Companies most affected by tariffs below 👇
📦 Consumer Goods & Retail
Nike – Heavy reliance on manufacturing in China, Vietnam, and Indonesia; margin risk.
Adidas – Similar to Nike; has issued tariff-related price increase warnings.
Deckers Brands (UGG, Hoka) – Dependence on Asia-based production.
Walmart – Imports a large share of goods from overseas; thin margins make tariffs harder to absorb.

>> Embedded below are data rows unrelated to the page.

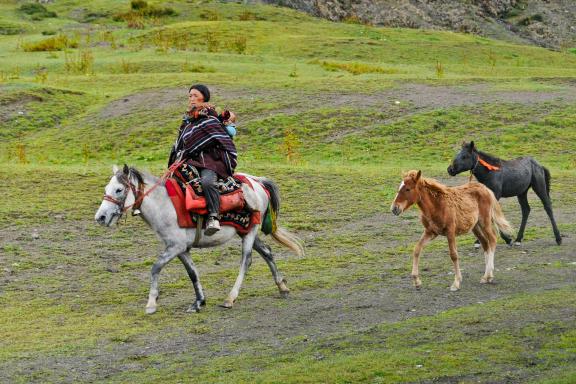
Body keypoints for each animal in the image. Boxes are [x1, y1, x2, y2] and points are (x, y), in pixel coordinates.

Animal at [93, 164, 306, 314]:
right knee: (267, 252)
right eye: (106, 188)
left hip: (251, 230)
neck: (164, 205)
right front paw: (198, 302)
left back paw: (230, 298)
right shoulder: (181, 249)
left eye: (119, 189)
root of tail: (257, 182)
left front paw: (151, 303)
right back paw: (282, 287)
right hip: (245, 230)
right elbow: (192, 273)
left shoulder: (175, 247)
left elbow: (155, 268)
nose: (100, 217)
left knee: (246, 260)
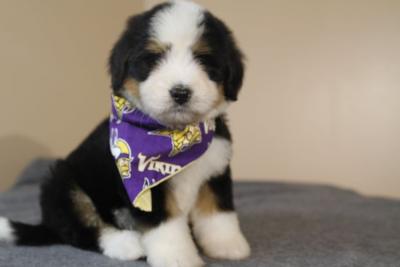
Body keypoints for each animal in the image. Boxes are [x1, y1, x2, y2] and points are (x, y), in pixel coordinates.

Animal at [0, 1, 250, 266]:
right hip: (63, 183)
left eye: (204, 60)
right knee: (84, 229)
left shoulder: (215, 170)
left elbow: (218, 213)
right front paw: (178, 258)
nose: (180, 92)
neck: (177, 133)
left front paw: (228, 245)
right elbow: (166, 227)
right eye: (153, 59)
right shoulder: (147, 185)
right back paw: (126, 244)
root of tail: (47, 224)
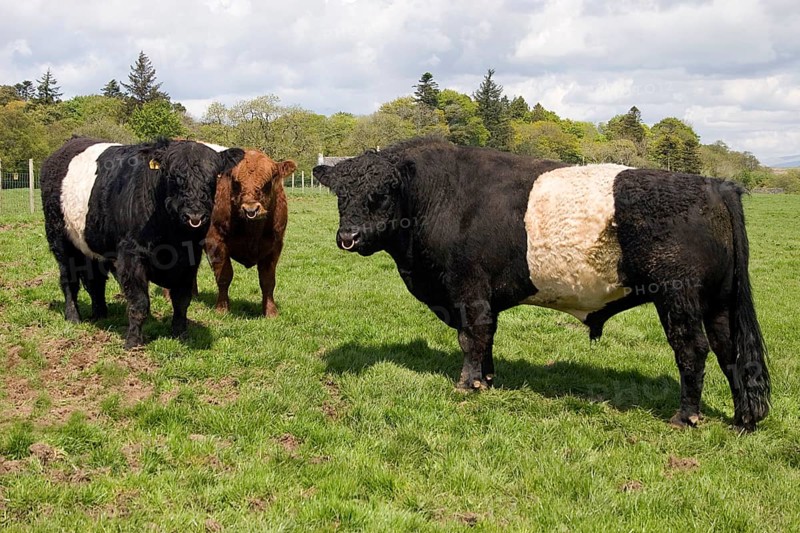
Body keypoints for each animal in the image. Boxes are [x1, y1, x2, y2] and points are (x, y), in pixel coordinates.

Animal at [40, 136, 244, 348]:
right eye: (171, 176)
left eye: (213, 177)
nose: (194, 215)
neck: (172, 237)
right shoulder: (132, 255)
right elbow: (139, 302)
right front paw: (133, 341)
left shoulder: (190, 258)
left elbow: (181, 299)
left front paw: (180, 333)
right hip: (59, 238)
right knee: (69, 279)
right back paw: (73, 317)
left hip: (92, 245)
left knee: (95, 280)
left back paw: (100, 314)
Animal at [199, 144, 296, 316]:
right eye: (236, 182)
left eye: (268, 181)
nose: (251, 209)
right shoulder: (215, 240)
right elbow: (224, 276)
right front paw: (222, 309)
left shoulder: (275, 245)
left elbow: (268, 280)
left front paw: (271, 312)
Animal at [313, 137, 771, 430]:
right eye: (340, 194)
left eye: (383, 193)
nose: (348, 236)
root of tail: (714, 184)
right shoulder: (483, 296)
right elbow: (487, 337)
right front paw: (486, 380)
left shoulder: (467, 289)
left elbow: (471, 337)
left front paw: (466, 384)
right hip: (719, 302)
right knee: (730, 350)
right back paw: (741, 419)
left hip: (679, 296)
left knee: (692, 350)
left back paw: (685, 417)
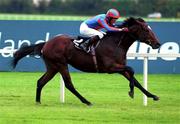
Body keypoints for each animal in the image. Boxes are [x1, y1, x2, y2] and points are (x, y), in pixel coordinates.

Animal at [13, 17, 161, 105]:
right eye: (146, 29)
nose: (158, 44)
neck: (116, 44)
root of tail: (46, 43)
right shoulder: (110, 68)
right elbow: (132, 70)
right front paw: (131, 92)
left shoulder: (120, 67)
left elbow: (136, 81)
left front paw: (153, 95)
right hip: (60, 64)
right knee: (68, 84)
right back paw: (86, 101)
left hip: (52, 67)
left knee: (41, 81)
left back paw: (38, 101)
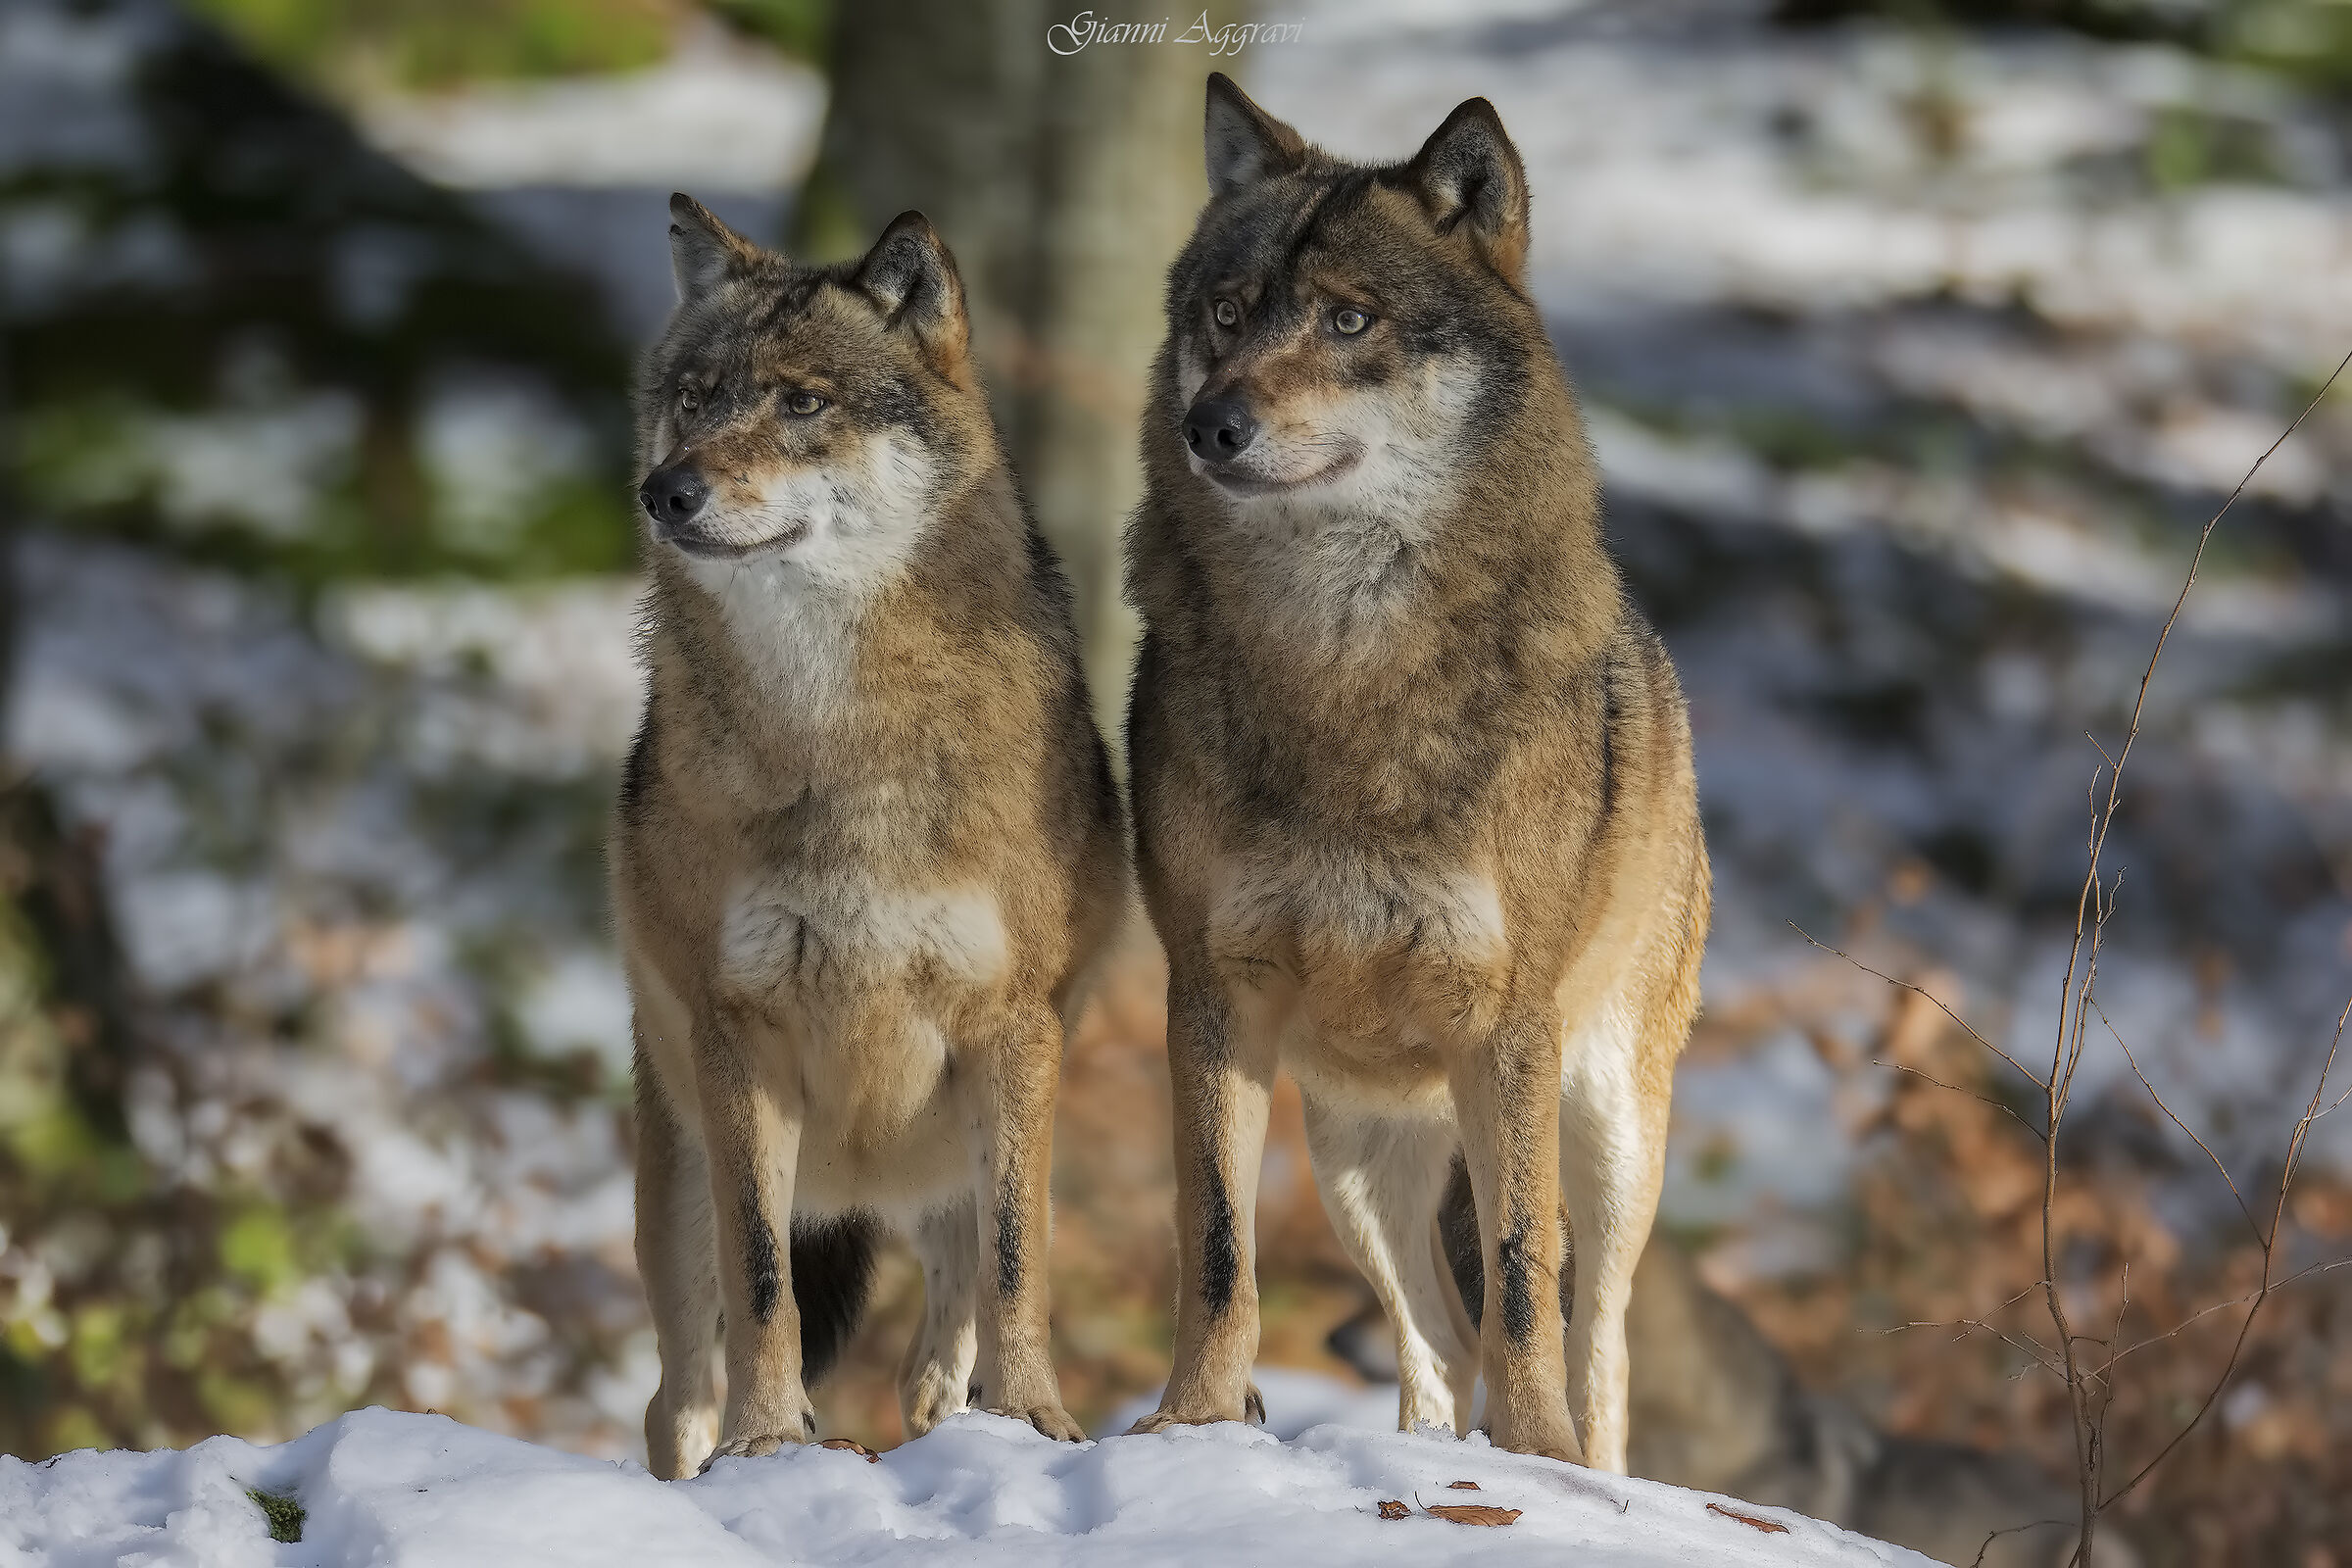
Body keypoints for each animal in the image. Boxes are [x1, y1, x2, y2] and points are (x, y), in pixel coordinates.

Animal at [613, 196, 1127, 1478]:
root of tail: (860, 1177)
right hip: (679, 1180)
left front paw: (1036, 1420)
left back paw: (961, 1416)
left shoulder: (1013, 1029)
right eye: (696, 395)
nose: (665, 490)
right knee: (675, 1390)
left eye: (802, 402)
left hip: (958, 1152)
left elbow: (1018, 1266)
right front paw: (767, 1441)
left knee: (939, 1342)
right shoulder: (738, 1037)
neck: (841, 735)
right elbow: (765, 1281)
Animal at [1123, 76, 1711, 1471]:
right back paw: (1425, 1455)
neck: (1342, 666)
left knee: (1592, 1330)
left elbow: (1524, 1279)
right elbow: (1217, 1248)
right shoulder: (1212, 999)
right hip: (1356, 1145)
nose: (1210, 423)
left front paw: (1541, 1459)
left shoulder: (1506, 1028)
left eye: (1350, 320)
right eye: (1227, 313)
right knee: (1432, 1338)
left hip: (1611, 1130)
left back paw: (1583, 1463)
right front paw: (1191, 1423)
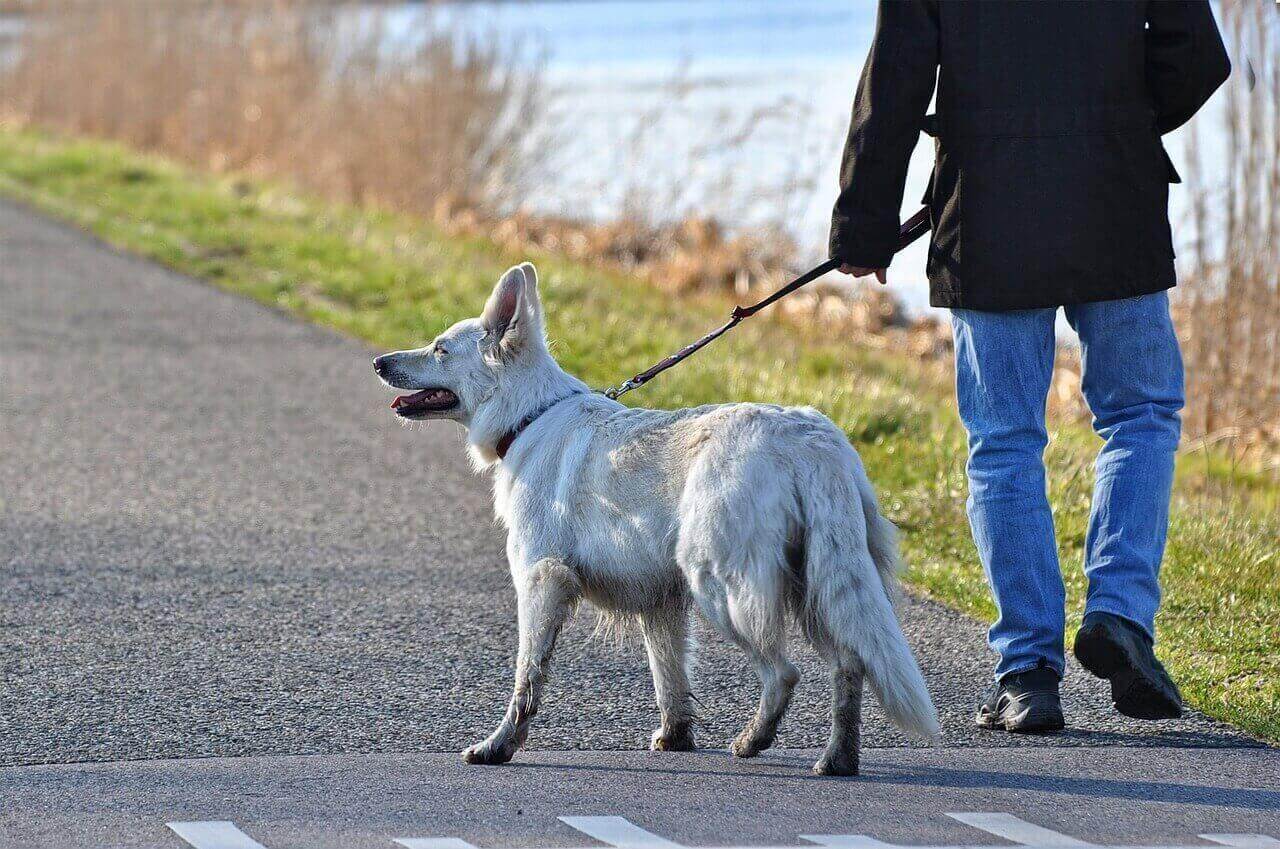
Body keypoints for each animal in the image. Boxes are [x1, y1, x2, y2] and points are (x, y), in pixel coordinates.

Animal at [373, 262, 936, 773]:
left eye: (440, 349)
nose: (379, 361)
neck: (529, 416)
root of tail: (810, 439)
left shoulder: (541, 582)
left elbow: (527, 677)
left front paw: (499, 746)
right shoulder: (660, 603)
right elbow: (670, 680)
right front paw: (676, 738)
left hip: (722, 588)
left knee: (784, 673)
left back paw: (753, 740)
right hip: (819, 586)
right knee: (850, 665)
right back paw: (837, 759)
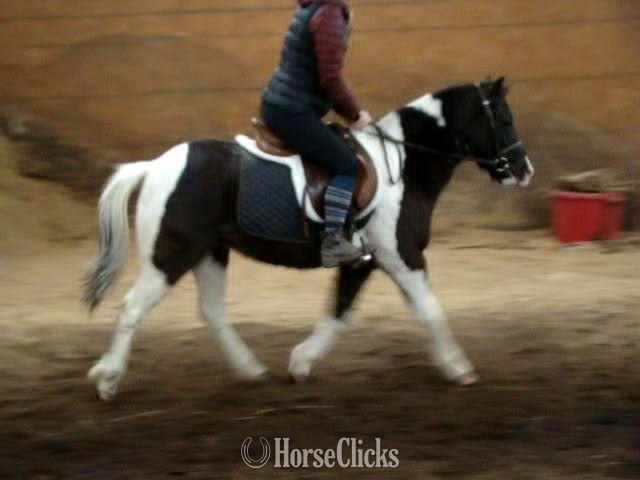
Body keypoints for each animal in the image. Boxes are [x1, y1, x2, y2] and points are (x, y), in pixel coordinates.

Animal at [84, 77, 534, 400]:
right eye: (503, 117)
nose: (523, 169)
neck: (406, 166)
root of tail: (155, 166)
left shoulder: (364, 261)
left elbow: (340, 312)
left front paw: (301, 362)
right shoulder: (401, 256)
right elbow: (429, 309)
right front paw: (460, 368)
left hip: (210, 252)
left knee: (212, 312)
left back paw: (250, 370)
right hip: (171, 253)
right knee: (131, 309)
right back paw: (108, 378)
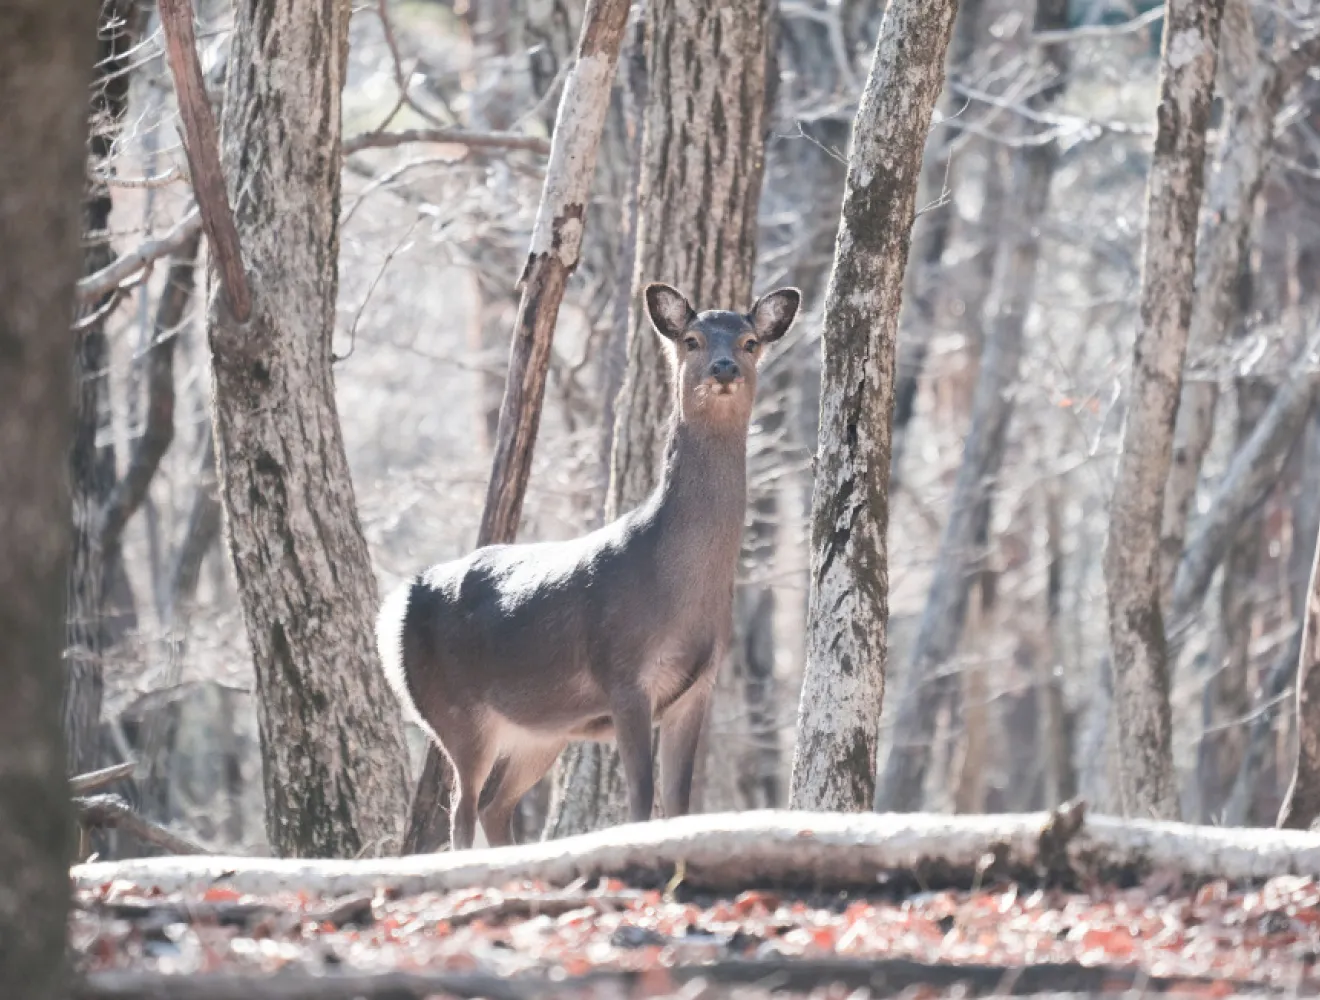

Costco / Target – Mass importers of tariff-sensitive goods; difficult to pass on costs.
🚗 Auto & Auto Parts
Ford – Global supply chain with imported parts from Mexico and China; vulnerable to auto-specific tariffs.
General Motors – Same exposure, with large sourcing networks across Asia.
Stellantis – Faces EU and U.S. cross-border tariffs; global production exposure.
Tesla – Sells into China and sources parts from abroad; also impacted by reciprocal tariffs.
📱 Technology & Electronics
Apple – Assembles most iPhones in China; extremely sensitive to tariffs on electronics and components.
Nvidia / AMD – Tariffs on semiconductors, GPUs, and rare-earth minerals could spike costs.
HP / Dell / Lenovo – Depend on Chinese manufacturing for laptops and peripherals.
🧪 Manufacturing & Industrial
General Electric (GE Vernova) – Imports critical components; global energy and aviation business at risk.
Carrier Global – HVAC products often assembled or sourced with foreign parts.
Rockwell Automation / Emerson – High-tech manufacturing gear depends on cross-border inputs.
🍔 Food & Beverage / Agriculture
Chipotle – Faces cost pressures on ingredients like beef, avocado, and packaging.
Diageo / Modelo / Corona – Alcoholic beverages face tariffs from Latin America and Europe.
Tyson Foods – Meat exports face retaliatory tariffs; also imports feed and machinery.
🧻 Consumer Staples & Household Goods
Procter & Gamble – High exposure in grooming, hygiene, and baby products; affected by tariffs on packaging, raw materials.
Unilever / Nestlé – Multinational exposure; impacts vary by product category and source country.
🧭 Honorable Mentions (Conglomerates or Broad Exposure)
Berkshire Hathaway (Consumer Divisions) – Brands like Fruit of the Loom and Duracell source globally.
3M – Global product mix in adhesives, PPE, and industrial goods — highly tariff-sensitive.